The Brampton Thunder defeated the Montreal Axion to win the NWHL championship, while the Calgary Oval X-Treme captured their third consecutive WWHL title, and fifth consecutive league championship overall.

Following the season, the NWHL announced that the Eastern and Central divisions had suspended operations, leaving only the Western Division operational in 2007–08.

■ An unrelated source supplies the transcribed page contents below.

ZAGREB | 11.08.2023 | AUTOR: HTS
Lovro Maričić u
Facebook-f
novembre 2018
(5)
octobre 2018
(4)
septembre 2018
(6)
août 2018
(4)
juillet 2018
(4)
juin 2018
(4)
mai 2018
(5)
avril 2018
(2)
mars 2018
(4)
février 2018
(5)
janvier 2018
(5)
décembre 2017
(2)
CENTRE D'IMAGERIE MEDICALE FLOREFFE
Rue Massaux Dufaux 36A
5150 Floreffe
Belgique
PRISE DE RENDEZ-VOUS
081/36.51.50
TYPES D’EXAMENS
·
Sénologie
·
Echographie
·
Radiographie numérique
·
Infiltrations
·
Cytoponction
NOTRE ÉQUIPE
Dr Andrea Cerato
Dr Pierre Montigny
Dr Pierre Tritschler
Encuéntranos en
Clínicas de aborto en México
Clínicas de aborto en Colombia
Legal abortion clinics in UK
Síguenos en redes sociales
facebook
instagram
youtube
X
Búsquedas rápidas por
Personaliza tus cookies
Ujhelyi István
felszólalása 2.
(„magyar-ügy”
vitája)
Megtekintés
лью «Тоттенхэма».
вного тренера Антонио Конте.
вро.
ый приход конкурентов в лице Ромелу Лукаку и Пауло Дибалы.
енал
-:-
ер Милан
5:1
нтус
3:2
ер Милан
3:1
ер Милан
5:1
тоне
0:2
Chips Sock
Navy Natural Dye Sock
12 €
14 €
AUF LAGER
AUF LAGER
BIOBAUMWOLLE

- Catherine White scored the first goal in the history of the Canadian National Women's Under 18 program (on August 23, 2007, in Ottawa, Ontario).

==Minor League hockey==
- American Hockey League: The Hamilton Bulldogs won their first Calder Cup, defeating the Hershey Bears.
- ECHL: The Idaho Steelheads won the Kelly Cup, defeating the Dayton Bombers.
- United Hockey League: The Rockford IceHogs won the Colonial Cup for the first time. Following the defection of several teams to various other leagues, the UHL will reform as the International Hockey League in 2007–08 with six teams.
- Central Hockey League: The Colorado Eagles won the Ray Miron President's Cup for the second time in franchise history.

==Junior A hockey==
- Canadian Junior A Hockey League:The Aurora Tigers of the OPJHL defeated the host Prince George Spruce Kings of the BCHL to win the 2007 Royal Bank Cup as Canadian "Junior A" national champions.
- United States Hockey League:The Sioux Falls Stampede captured the Clark Cup.

==Season articles==

- 2006–07 NHL season
- 2006–07 AHL season
- 2006–07 ECHL season
- 2006–07 OHL season
- 2006–07 QMJHL season
- 2006–07 WHL season
- 2007–08 NHL season
- 2007–08 AHL season
- 2007–08 ECHL season
- 2007–08 OHL season
- 2007–08 QMJHL season
- 2007–08 WHL season

==Deaths==
- January 3 - Earl Reibel, 76, Canadian forward (Detroit Red Wings), 1956 Lady Byng Trophy winner, complications of stroke.
- April 11 - Warren Strelow, 73, American goaltending coach for the US 1980 Winter Olympics gold medal team (Miracle on Ice).
- May 29 - Dave Balon, 68, Canadian player; multiple sclerosis.
- June 9 - Lorne Carr, 96, Canadian player for the New York Rangers and Toronto Maple Leafs.
- June 11 - Bobby Beaton, 94, Canadian player, professional boxer and boxing referee.
- July 11 - Jimmy Skinner, 90, Canadian coach (Detroit Red Wings).
- July 14 - John Ferguson Sr., 68, Canadian player, general manager, coach, and scout; prostate cancer.
- July 18 - Gary Lupul, 48, Canadian player.
- August 15 - Sam Pollock, 81, Canadian general manager of Montreal Canadiens, hall-of-famer.
- September 2 - Max McNab, 83, Canadian player, coach, and NHL general manager.
- September 6 - Martin Čech, 31, Czech international player; car accident.